EXERCISE: Make an exact copy of all the entries below, with the pictures left out.

-- begin --

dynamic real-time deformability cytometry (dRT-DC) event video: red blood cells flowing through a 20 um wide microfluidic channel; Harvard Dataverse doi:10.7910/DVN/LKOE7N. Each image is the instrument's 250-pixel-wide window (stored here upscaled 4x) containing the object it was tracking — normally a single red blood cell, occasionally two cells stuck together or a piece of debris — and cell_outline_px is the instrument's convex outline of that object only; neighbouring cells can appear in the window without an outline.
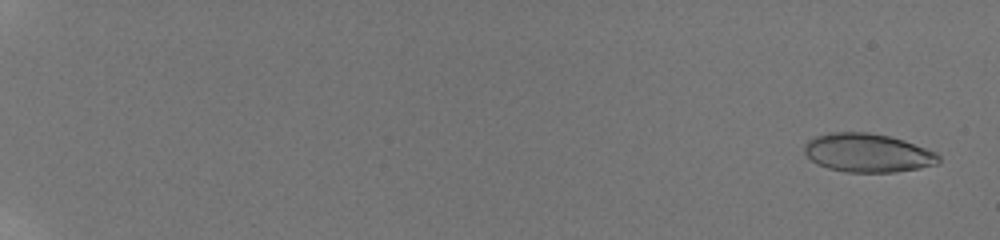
{"species": "human", "species_latin": "Homo sapiens", "temperature_condition": "room temperature", "stored_images_in_passage": 45, "camera_frame_rate_fps": 3000, "um_per_image_px": 0.085, "donor": {"sex": "male"}, "frame": {"image": 1, "passage_image": 4, "time_ms": 0.667, "image_size_px": [1000, 240], "cell_outline_px": [[940, 160], [936, 164], [920, 168], [896, 172], [848, 172], [828, 168], [816, 164], [804, 152], [804, 144], [808, 140], [816, 136], [828, 132], [868, 132], [888, 136], [904, 140], [936, 152], [940, 156]], "centroid_in_image_um": [73.74, 12.99], "position_along_channel_um": 11.3, "area_um2": 30.29}}
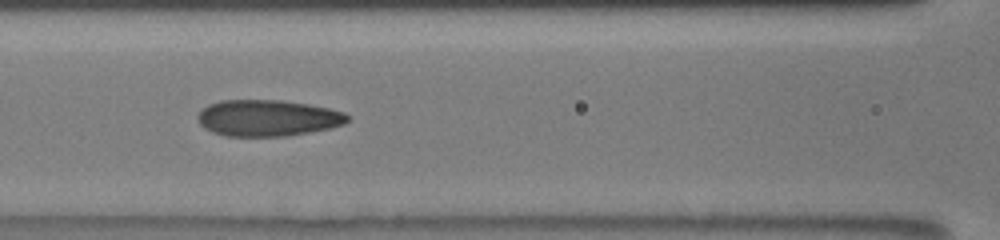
{"frame": {"image": 2, "passage_image": 26, "time_ms": 10.0, "image_size_px": [1000, 240], "cell_outline_px": [[348, 120], [344, 124], [328, 128], [288, 136], [224, 136], [212, 132], [204, 128], [200, 124], [196, 116], [208, 104], [220, 100], [280, 100], [308, 104], [328, 108], [344, 112], [348, 116]], "centroid_in_image_um": [22.71, 10.03], "position_along_channel_um": 143.9, "area_um2": 31.67}}
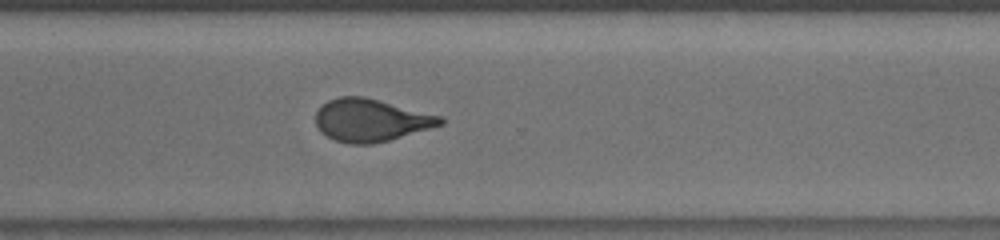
{"frame": {"image": 3, "passage_image": 45, "time_ms": 15.0, "image_size_px": [1000, 240], "cell_outline_px": [[444, 124], [388, 140], [372, 144], [348, 144], [336, 140], [320, 132], [316, 124], [316, 112], [328, 100], [340, 96], [364, 96], [444, 116]], "centroid_in_image_um": [31.54, 10.21], "position_along_channel_um": 339.1, "area_um2": 30.92}}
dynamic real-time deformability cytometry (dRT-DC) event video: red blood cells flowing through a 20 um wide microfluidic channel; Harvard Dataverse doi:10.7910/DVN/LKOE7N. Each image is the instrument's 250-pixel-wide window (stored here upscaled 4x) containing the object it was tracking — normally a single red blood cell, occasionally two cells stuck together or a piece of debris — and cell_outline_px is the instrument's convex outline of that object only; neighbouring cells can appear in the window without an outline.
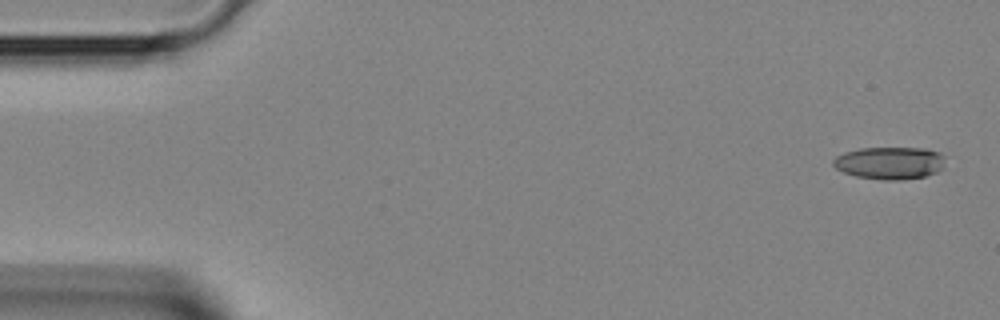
{"species": "Egyptian fruit bat (a non-hibernating species)", "species_latin": "Rousettus aegyptiacus", "temperature_condition": "room temperature", "stored_images_in_passage": 4, "camera_frame_rate_fps": 3000, "um_per_image_px": 0.085, "animal": {"sex": "female"}, "frame": {"image": 1, "passage_image": 1, "time_ms": 0.0, "image_size_px": [1000, 320], "cell_outline_px": [[944, 168], [936, 172], [924, 176], [900, 180], [884, 180], [856, 176], [844, 172], [836, 168], [832, 164], [832, 160], [836, 156], [844, 152], [860, 148], [928, 148], [940, 152], [944, 156]], "centroid_in_image_um": [75.64, 13.84], "position_along_channel_um": 9.4, "area_um2": 21.33}}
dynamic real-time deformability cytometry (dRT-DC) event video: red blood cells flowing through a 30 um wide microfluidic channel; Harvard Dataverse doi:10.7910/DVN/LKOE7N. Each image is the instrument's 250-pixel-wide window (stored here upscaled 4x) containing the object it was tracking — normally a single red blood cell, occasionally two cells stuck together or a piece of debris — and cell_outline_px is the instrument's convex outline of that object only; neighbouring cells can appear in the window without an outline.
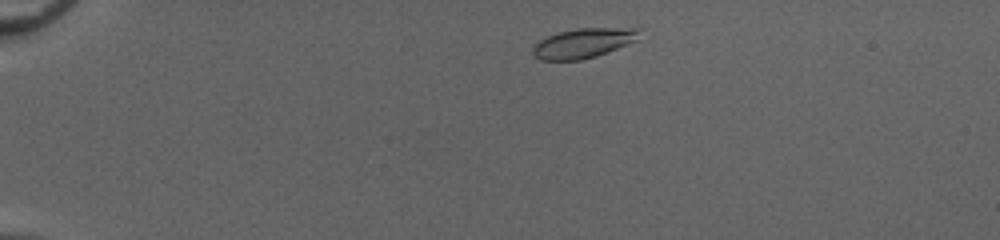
{"species": "common noctule bat (a hibernating species)", "species_latin": "Nyctalus noctula", "temperature_condition": "cold", "stored_images_in_passage": 44, "camera_frame_rate_fps": 3000, "um_per_image_px": 0.085, "animal": {"sex": "female", "body_mass_g": 20.0, "forearm_length_mm": 54.0}, "frame": {"image": 1, "passage_image": 3, "time_ms": 0.667, "image_size_px": [1000, 240], "cell_outline_px": [[644, 28], [636, 40], [628, 44], [596, 56], [580, 60], [540, 60], [532, 52], [532, 48], [540, 40], [556, 32], [580, 28]], "centroid_in_image_um": [49.61, 3.65], "position_along_channel_um": 35.4, "area_um2": 18.38}}
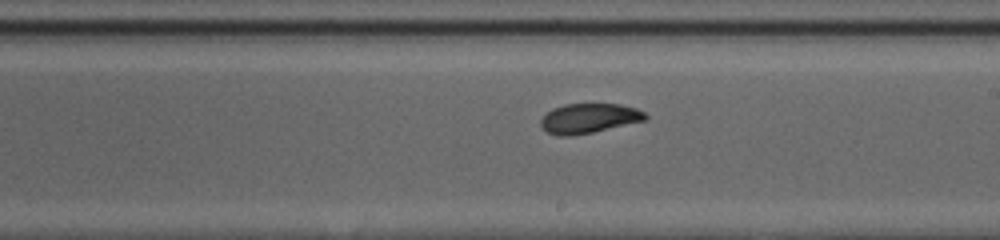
{"frame": {"image": 2, "passage_image": 24, "time_ms": 7.667, "image_size_px": [1000, 240], "cell_outline_px": [[648, 120], [592, 132], [568, 136], [556, 136], [548, 132], [540, 124], [540, 120], [552, 108], [564, 104], [620, 104], [636, 108], [644, 112], [648, 116]], "centroid_in_image_um": [50.08, 10.05], "position_along_channel_um": 238.9, "area_um2": 18.09}}
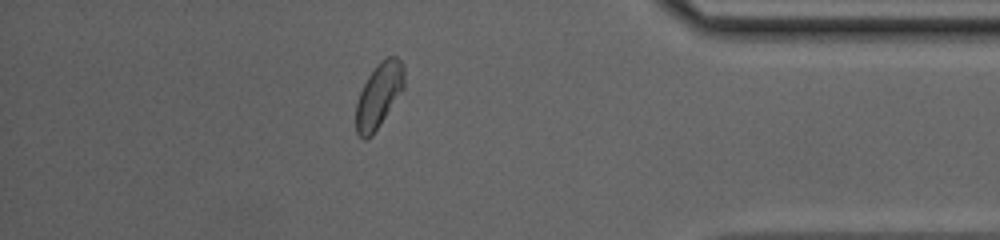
{"frame": {"image": 3, "passage_image": 38, "time_ms": 12.333, "image_size_px": [1000, 240], "cell_outline_px": [[404, 88], [372, 136], [364, 140], [356, 132], [356, 104], [360, 92], [368, 76], [376, 64], [380, 60], [388, 56], [396, 56], [404, 64]], "centroid_in_image_um": [32.21, 8.08], "position_along_channel_um": 403.0, "area_um2": 18.15}, "authors_computed_cell_mechanics": {"area_um2": 18.2648, "velocity_mm_per_s": 4.0339, "shape_relaxation_time_tau1_ms": 2.5381, "shape_relaxation_time_tau2_ms": 1.9351, "deformation_change_tau1": 0.1142, "deformation_change_tau2": 0.0595}}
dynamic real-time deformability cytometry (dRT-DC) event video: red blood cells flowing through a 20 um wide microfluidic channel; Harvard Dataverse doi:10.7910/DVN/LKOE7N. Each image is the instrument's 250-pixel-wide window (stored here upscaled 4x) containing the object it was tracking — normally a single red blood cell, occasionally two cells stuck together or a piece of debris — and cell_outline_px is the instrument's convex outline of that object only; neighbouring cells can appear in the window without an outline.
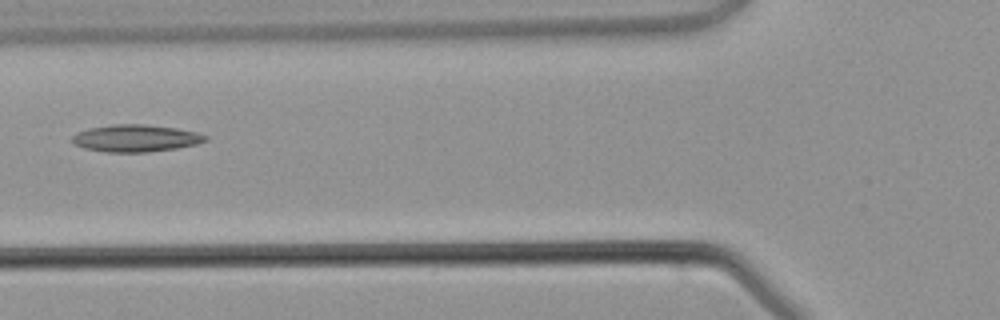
{"species": "common noctule bat (a hibernating species)", "species_latin": "Nyctalus noctula", "temperature_condition": "warm", "stored_images_in_passage": 3, "camera_frame_rate_fps": 3000, "um_per_image_px": 0.085, "animal": {"sex": "male", "body_mass_g": 21.5, "forearm_length_mm": 52.0}, "frame": {"image": 1, "passage_image": 3, "time_ms": 2.667, "image_size_px": [1000, 320], "cell_outline_px": [[208, 140], [196, 144], [176, 148], [144, 152], [104, 152], [84, 148], [72, 144], [72, 136], [76, 132], [88, 128], [112, 124], [144, 124], [176, 128], [196, 132], [208, 136]], "centroid_in_image_um": [11.49, 11.74], "position_along_channel_um": 114.3, "area_um2": 21.15}}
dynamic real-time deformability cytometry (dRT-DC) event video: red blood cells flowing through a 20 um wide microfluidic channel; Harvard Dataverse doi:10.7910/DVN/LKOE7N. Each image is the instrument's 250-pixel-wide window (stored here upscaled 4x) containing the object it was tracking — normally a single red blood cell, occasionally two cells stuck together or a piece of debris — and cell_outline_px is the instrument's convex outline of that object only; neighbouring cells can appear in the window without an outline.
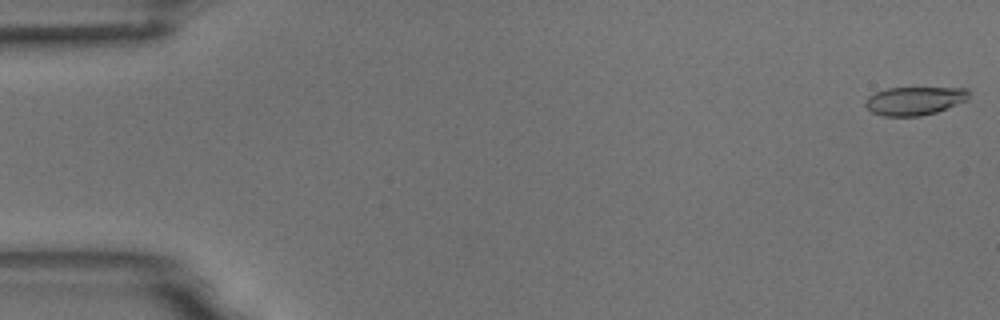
{"species": "common noctule bat (a hibernating species)", "species_latin": "Nyctalus noctula", "temperature_condition": "room temperature", "stored_images_in_passage": 5, "camera_frame_rate_fps": 3000, "um_per_image_px": 0.085, "animal": {"sex": "male", "body_mass_g": 18.8}, "frame": {"image": 1, "passage_image": 1, "time_ms": 0.0, "image_size_px": [1000, 320], "cell_outline_px": [[972, 92], [968, 100], [936, 112], [920, 116], [884, 116], [872, 112], [864, 104], [868, 96], [876, 92], [888, 88], [968, 88]], "centroid_in_image_um": [77.78, 8.56], "position_along_channel_um": 7.2, "area_um2": 17.17}}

-- end --

PROBLEM SOLUTION:
dynamic real-time deformability cytometry (dRT-DC) event video: red blood cells flowing through a 20 um wide microfluidic channel; Harvard Dataverse doi:10.7910/DVN/LKOE7N. Each image is the instrument's 250-pixel-wide window (stored here upscaled 4x) containing the object it was tracking — normally a single red blood cell, occasionally two cells stuck together or a piece of debris — and cell_outline_px is the instrument's convex outline of that object only; neighbouring cells can appear in the window without an outline.
{"species": "human", "species_latin": "Homo sapiens", "temperature_condition": "room temperature", "stored_images_in_passage": 45, "camera_frame_rate_fps": 3000, "um_per_image_px": 0.085, "donor": {"sex": "male"}, "frame": {"image": 1, "passage_image": 4, "time_ms": 0.667, "image_size_px": [1000, 240], "cell_outline_px": [[940, 160], [936, 164], [920, 168], [896, 172], [848, 172], [828, 168], [816, 164], [804, 152], [804, 144], [808, 140], [816, 136], [828, 132], [868, 132], [888, 136], [904, 140], [936, 152], [940, 156]], "centroid_in_image_um": [73.74, 12.99], "position_along_channel_um": 11.3, "area_um2": 30.29}}
{"frame": {"image": 2, "passage_image": 26, "time_ms": 10.0, "image_size_px": [1000, 240], "cell_outline_px": [[348, 120], [344, 124], [328, 128], [288, 136], [224, 136], [212, 132], [204, 128], [200, 124], [196, 116], [208, 104], [220, 100], [280, 100], [308, 104], [328, 108], [344, 112], [348, 116]], "centroid_in_image_um": [22.71, 10.03], "position_along_channel_um": 143.9, "area_um2": 31.67}}
{"frame": {"image": 3, "passage_image": 45, "time_ms": 15.0, "image_size_px": [1000, 240], "cell_outline_px": [[444, 124], [388, 140], [372, 144], [348, 144], [336, 140], [320, 132], [316, 124], [316, 112], [328, 100], [340, 96], [364, 96], [444, 116]], "centroid_in_image_um": [31.54, 10.21], "position_along_channel_um": 339.1, "area_um2": 30.92}}
dynamic real-time deformability cytometry (dRT-DC) event video: red blood cells flowing through a 20 um wide microfluidic channel; Harvard Dataverse doi:10.7910/DVN/LKOE7N. Each image is the instrument's 250-pixel-wide window (stored here upscaled 4x) containing the object it was tracking — normally a single red blood cell, occasionally two cells stuck together or a piece of debris — and cell_outline_px is the instrument's convex outline of that object only; neighbouring cells can appear in the window without an outline.
{"species": "Egyptian fruit bat (a non-hibernating species)", "species_latin": "Rousettus aegyptiacus", "temperature_condition": "room temperature", "stored_images_in_passage": 4, "camera_frame_rate_fps": 3000, "um_per_image_px": 0.085, "animal": {"sex": "female"}, "frame": {"image": 1, "passage_image": 1, "time_ms": 0.0, "image_size_px": [1000, 320], "cell_outline_px": [[944, 168], [936, 172], [924, 176], [900, 180], [884, 180], [856, 176], [844, 172], [836, 168], [832, 164], [832, 160], [836, 156], [844, 152], [860, 148], [928, 148], [940, 152], [944, 156]], "centroid_in_image_um": [75.64, 13.84], "position_along_channel_um": 9.4, "area_um2": 21.33}}
dynamic real-time deformability cytometry (dRT-DC) event video: red blood cells flowing through a 30 um wide microfluidic channel; Harvard Dataverse doi:10.7910/DVN/LKOE7N. Each image is the instrument's 250-pixel-wide window (stored here upscaled 4x) containing the object it was tracking — normally a single red blood cell, occasionally two cells stuck together or a piece of debris — and cell_outline_px is the instrument's convex outline of that object only; neighbouring cells can appear in the window without an outline.
{"species": "common noctule bat (a hibernating species)", "species_latin": "Nyctalus noctula", "temperature_condition": "cold", "stored_images_in_passage": 44, "camera_frame_rate_fps": 3000, "um_per_image_px": 0.085, "animal": {"sex": "female", "body_mass_g": 20.0, "forearm_length_mm": 54.0}, "frame": {"image": 1, "passage_image": 3, "time_ms": 0.667, "image_size_px": [1000, 240], "cell_outline_px": [[644, 28], [636, 40], [628, 44], [596, 56], [580, 60], [540, 60], [532, 52], [532, 48], [540, 40], [556, 32], [580, 28]], "centroid_in_image_um": [49.61, 3.65], "position_along_channel_um": 35.4, "area_um2": 18.38}}
{"frame": {"image": 2, "passage_image": 24, "time_ms": 7.667, "image_size_px": [1000, 240], "cell_outline_px": [[648, 120], [592, 132], [568, 136], [556, 136], [548, 132], [540, 124], [540, 120], [552, 108], [564, 104], [620, 104], [636, 108], [644, 112], [648, 116]], "centroid_in_image_um": [50.08, 10.05], "position_along_channel_um": 238.9, "area_um2": 18.09}}
{"frame": {"image": 3, "passage_image": 38, "time_ms": 12.333, "image_size_px": [1000, 240], "cell_outline_px": [[404, 88], [372, 136], [364, 140], [356, 132], [356, 104], [360, 92], [368, 76], [376, 64], [380, 60], [388, 56], [396, 56], [404, 64]], "centroid_in_image_um": [32.21, 8.08], "position_along_channel_um": 403.0, "area_um2": 18.15}, "authors_computed_cell_mechanics": {"area_um2": 18.2648, "velocity_mm_per_s": 4.0339, "shape_relaxation_time_tau1_ms": 2.5381, "shape_relaxation_time_tau2_ms": 1.9351, "deformation_change_tau1": 0.1142, "deformation_change_tau2": 0.0595}}
dynamic real-time deformability cytometry (dRT-DC) event video: red blood cells flowing through a 20 um wide microfluidic channel; Harvard Dataverse doi:10.7910/DVN/LKOE7N. Each image is the instrument's 250-pixel-wide window (stored here upscaled 4x) containing the object it was tracking — normally a single red blood cell, occasionally two cells stuck together or a piece of debris — and cell_outline_px is the instrument's convex outline of that object only; neighbouring cells can appear in the window without an outline.
{"species": "common noctule bat (a hibernating species)", "species_latin": "Nyctalus noctula", "temperature_condition": "warm", "stored_images_in_passage": 3, "camera_frame_rate_fps": 3000, "um_per_image_px": 0.085, "animal": {"sex": "male", "body_mass_g": 21.5, "forearm_length_mm": 52.0}, "frame": {"image": 1, "passage_image": 3, "time_ms": 2.667, "image_size_px": [1000, 320], "cell_outline_px": [[208, 140], [196, 144], [176, 148], [144, 152], [104, 152], [84, 148], [72, 144], [72, 136], [76, 132], [88, 128], [112, 124], [144, 124], [176, 128], [196, 132], [208, 136]], "centroid_in_image_um": [11.49, 11.74], "position_along_channel_um": 114.3, "area_um2": 21.15}}
dynamic real-time deformability cytometry (dRT-DC) event video: red blood cells flowing through a 20 um wide microfluidic channel; Harvard Dataverse doi:10.7910/DVN/LKOE7N. Each image is the instrument's 250-pixel-wide window (stored here upscaled 4x) containing the object it was tracking — normally a single red blood cell, occasionally two cells stuck together or a piece of debris — and cell_outline_px is the instrument's convex outline of that object only; neighbouring cells can appear in the window without an outline.
{"species": "common noctule bat (a hibernating species)", "species_latin": "Nyctalus noctula", "temperature_condition": "room temperature", "stored_images_in_passage": 5, "camera_frame_rate_fps": 3000, "um_per_image_px": 0.085, "animal": {"sex": "male", "body_mass_g": 18.8}, "frame": {"image": 1, "passage_image": 1, "time_ms": 0.0, "image_size_px": [1000, 320], "cell_outline_px": [[972, 92], [968, 100], [936, 112], [920, 116], [884, 116], [872, 112], [864, 104], [868, 96], [876, 92], [888, 88], [968, 88]], "centroid_in_image_um": [77.78, 8.56], "position_along_channel_um": 7.2, "area_um2": 17.17}}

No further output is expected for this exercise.